**PASSAGE TO READ**
------------

What you think about importing opening_hours data from AllThePlaces?

If you disagree with the entire idea of importing opening_hours from ATP, please comment now (best after reading through this post) rather later when significant effort was invested into this.

See also Improving OpenStreetMap shop coverage with AllThePlaces

why it would be a good idea:

  • so we have up to date opening hours

Personally, for me, this is one of main reasons to use Google Maps app. opening_hours in OSM are often far more outdated than what business lists at their website pages and what Google Maps has.

I want to change this

why it may be a bad idea

ATP has too many mistakes and errors

well, in current form it is true - but with some work it is possible to fix it and identity usable parts

See alltheplaces/DATA_FORMAT.md at master · alltheplaces/alltheplaces · GitHub for just some of issues. Also, as mentioned in section of that document below linked one: some data will be parse incorrectly or will be simply wrong at the official website.

It will take significant effort to process ATP data, compare it with OSM, check is ATP actually parsing websites correctly, select part of data where import would make sense and so on.

I am willing to do this, though I want to confirm with OSM community that it is not a dead end that would be wasted.

Ground truth vs web truth

There is risk of replacing surveyed data with what is listed at website, despite that ground survey was accurate. I have plans how to reduce risks of that.

we cannot use ATP data in OSM

It seems that we can. At least partially.

See https://osmfoundation.org/wiki/Licensing_Working_Group/Minutes/2023-08-14#Ticket#2023081110000064_—_First_party_websites_as_sources

Note that it applies to first-party websites, so it is not covering entire ATP dataset.

Also, they may be wrong after all.

But as I understand it, at least specifically for opening_hours it should be fine?

And I expect that in the worst case I will waste part of my life on this and edits that would be done would be reverted, as it would be (at this part) only changing one attribute.

this effort clearly can be better spend on something else

If you have a specific OSM idea, please mention it. Though note that my talents may be poorly fitting it or I may disagree how important/useful it will be.

But I would be happy to discover some other challenges.

Diverges effort into ATP improvements

If it would be done then it would encourage OSM contributors to spend time on improving ATP. This was mentioned as a bad thing for OpenStreetMap project.

(Though, at least in my opinion it is balanced by fact that effort that went into ATP would be useful also for OSM)

reliance on a third-party

reliance on a third party doing the right thing

Disclaimers

This is not a import bot edit proposal. There is not enough details yet to propose this. But as it will be fairly large effort to get it to this stage, I want to check with OSM community.

???

Do you see problems with this plan or other not mentioned obstacles? Please comment.

Are you interested in helping?

You can follow what is described at beginning of Improving OpenStreetMap shop coverage with AllThePlaces

You can also send PR to matkoniecz/list_how_openstreetmap_can_be_improved_with_alltheplaces_data: Code for generating comparison between OSM and ATP, focused on how OSM can be improved - missing shops and tags, skipping dubious data - Codeberg.org or ATP, maybe fixing one of data problems I spotted and reported there ( Issues · alltheplaces/alltheplaces · GitHub )

------------

**DIRECTION 1**
In the AllThePlaces post, what kind of sources does the cited Licensing Working Group ruling apply to?
**DIRECTION 2**
Say whether each statement agrees with the AllThePlaces post, and quote the words that decide it.
(a) The author is presenting an import bot edit proposal.
(b) Up-to-date opening hours are one of the author's main reasons for using the Google Maps app.
(c) The author accepts that ATP in its current form has too many mistakes.
**DIRECTION 3**
Resume the AllThePlaces post after its final sentence and write what follows.

**STORED RECORDS**
------------

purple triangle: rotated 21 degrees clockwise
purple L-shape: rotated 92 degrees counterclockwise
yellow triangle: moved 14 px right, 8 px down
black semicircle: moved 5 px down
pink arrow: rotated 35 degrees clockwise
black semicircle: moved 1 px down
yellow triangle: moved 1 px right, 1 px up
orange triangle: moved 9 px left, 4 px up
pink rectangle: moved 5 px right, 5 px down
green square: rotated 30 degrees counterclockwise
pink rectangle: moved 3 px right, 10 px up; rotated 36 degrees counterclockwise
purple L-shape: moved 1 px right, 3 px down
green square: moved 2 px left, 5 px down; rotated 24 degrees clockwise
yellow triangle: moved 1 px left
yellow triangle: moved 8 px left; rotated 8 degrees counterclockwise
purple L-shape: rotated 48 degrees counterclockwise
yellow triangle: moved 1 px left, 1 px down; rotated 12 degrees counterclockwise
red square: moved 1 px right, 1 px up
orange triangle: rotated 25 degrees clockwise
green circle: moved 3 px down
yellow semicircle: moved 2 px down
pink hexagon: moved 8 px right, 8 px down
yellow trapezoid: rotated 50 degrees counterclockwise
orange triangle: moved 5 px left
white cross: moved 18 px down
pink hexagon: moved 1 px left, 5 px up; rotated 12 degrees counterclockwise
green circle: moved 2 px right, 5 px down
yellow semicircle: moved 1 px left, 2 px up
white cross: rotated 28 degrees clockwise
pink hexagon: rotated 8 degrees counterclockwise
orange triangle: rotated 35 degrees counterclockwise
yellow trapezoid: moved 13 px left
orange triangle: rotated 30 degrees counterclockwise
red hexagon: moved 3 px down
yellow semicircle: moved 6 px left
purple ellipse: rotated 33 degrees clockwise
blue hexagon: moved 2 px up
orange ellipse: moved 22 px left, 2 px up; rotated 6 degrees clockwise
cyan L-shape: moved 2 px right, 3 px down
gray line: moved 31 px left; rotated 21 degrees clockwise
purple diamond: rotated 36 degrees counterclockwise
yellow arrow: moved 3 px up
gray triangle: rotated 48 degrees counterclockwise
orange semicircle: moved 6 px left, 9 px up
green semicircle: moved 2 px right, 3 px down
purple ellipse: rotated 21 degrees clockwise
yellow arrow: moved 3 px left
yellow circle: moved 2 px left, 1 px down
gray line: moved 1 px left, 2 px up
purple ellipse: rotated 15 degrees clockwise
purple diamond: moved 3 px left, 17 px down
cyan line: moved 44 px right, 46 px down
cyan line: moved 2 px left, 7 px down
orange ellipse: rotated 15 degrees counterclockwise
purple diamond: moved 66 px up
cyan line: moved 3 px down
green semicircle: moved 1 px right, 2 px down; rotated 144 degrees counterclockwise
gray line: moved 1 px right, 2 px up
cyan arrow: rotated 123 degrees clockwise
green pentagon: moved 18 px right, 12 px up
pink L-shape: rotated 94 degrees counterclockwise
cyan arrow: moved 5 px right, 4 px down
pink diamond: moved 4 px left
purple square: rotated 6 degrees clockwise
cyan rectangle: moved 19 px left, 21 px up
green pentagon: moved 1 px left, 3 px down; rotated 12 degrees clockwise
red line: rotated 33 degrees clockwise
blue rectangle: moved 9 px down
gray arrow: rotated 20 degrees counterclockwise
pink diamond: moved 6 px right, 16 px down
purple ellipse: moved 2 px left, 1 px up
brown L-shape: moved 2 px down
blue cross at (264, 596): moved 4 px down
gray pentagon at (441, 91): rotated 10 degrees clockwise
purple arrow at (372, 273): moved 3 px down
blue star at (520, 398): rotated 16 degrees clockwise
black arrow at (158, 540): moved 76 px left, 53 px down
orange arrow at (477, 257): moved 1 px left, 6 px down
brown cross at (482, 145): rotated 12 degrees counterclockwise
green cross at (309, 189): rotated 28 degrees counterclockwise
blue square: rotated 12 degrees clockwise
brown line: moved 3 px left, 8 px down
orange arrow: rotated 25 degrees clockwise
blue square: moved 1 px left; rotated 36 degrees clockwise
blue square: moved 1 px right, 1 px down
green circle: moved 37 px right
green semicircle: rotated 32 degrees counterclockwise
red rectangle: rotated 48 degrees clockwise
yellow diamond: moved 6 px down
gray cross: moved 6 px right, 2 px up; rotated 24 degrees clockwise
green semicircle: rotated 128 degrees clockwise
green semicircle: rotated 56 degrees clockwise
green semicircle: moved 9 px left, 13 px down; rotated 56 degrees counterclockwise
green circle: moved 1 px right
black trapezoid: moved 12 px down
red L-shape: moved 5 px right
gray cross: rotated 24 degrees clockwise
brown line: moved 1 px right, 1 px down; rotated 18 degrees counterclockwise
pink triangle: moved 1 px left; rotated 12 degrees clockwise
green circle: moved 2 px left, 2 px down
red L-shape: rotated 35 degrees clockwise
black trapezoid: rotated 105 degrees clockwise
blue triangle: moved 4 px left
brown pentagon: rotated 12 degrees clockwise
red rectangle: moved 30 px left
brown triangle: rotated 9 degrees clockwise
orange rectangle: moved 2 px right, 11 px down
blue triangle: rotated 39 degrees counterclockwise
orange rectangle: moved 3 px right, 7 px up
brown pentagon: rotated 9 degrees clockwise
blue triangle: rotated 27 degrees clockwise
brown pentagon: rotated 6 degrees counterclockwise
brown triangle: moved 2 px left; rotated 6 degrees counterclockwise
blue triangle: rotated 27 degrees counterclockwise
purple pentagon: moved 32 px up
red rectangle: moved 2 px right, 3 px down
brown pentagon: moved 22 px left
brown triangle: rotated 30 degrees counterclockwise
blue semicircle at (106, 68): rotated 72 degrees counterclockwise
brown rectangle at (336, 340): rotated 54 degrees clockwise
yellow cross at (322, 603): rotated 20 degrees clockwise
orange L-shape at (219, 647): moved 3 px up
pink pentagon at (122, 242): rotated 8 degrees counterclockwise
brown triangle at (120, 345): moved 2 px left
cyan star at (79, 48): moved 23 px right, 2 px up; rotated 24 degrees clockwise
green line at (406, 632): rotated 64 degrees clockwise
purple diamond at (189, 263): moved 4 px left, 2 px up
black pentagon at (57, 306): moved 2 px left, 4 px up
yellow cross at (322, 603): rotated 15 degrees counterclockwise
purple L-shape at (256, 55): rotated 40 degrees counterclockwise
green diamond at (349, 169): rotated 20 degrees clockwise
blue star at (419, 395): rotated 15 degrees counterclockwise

------------

**WRITTEN RESPONSE 1**
First-party websites.

**WRITTEN RESPONSE 2**
(a) No: "This is not a import bot edit proposal."
(b) Yes: "Personally, for me, this is one of main reasons to use Google Maps app."
(c) Yes: "well, in current form it is true"

**WRITTEN RESPONSE 3**
13 Likes

Sorry if this has been answered before, but how is the connection to be made between OSM feature and AllThePlaces feature? Is this something inherent to AllThePlaces or something you will have to consider yourself?

Is it possible to detect features mapped as ways rather than nodes?

Can we detect features that are mapped with a large offset from their OSM counterpart? Will the correction be automated or have to be done by hand?

Basically, I am unclear how much of this will be done in an automated manner and how much by hand.

Are we to expect a utility similar to this but calibrated to opening hours only?
How do you plan to account for false positives?

2 Likes

I don’t see were you get this additional quality from, surely the only thing that we gain from copying the opening hours from a website is that the opening hours are the same as on the website. If they are correct / up to date can’t be determined in that way.

2 Likes

There are few parts here

  • in my experience major brand are typically managing to update own websites to list own opening hours
  • I assume that it holds also for brands where I have not used their websites
  • I plan to research how well this assumption holds - for example by detecting recently updated opening hours in osm and comparing it with company website and ATP result
  • part of mentioned major effort would be detecting and blacklisting cases where osm in fact has more up to date oh info than company itself. In my experience it happens rarely and never found such case for brands with many shops
  • another part will be dropping cases where ATP failed to parse data properly. This is a fairly common problem
3 Likes

It would be extension of already existing project that you link at end of the message.

Plan is to spend significant manual effort to setup system that would run mostly automatically. Though some manual upkeep is expected to continue.

Any heavily suspicious cases would be skipped. Mostly to reduce continuous manual upkeep and bad edits.

My matcher already supports areas - both ways and multipolygons.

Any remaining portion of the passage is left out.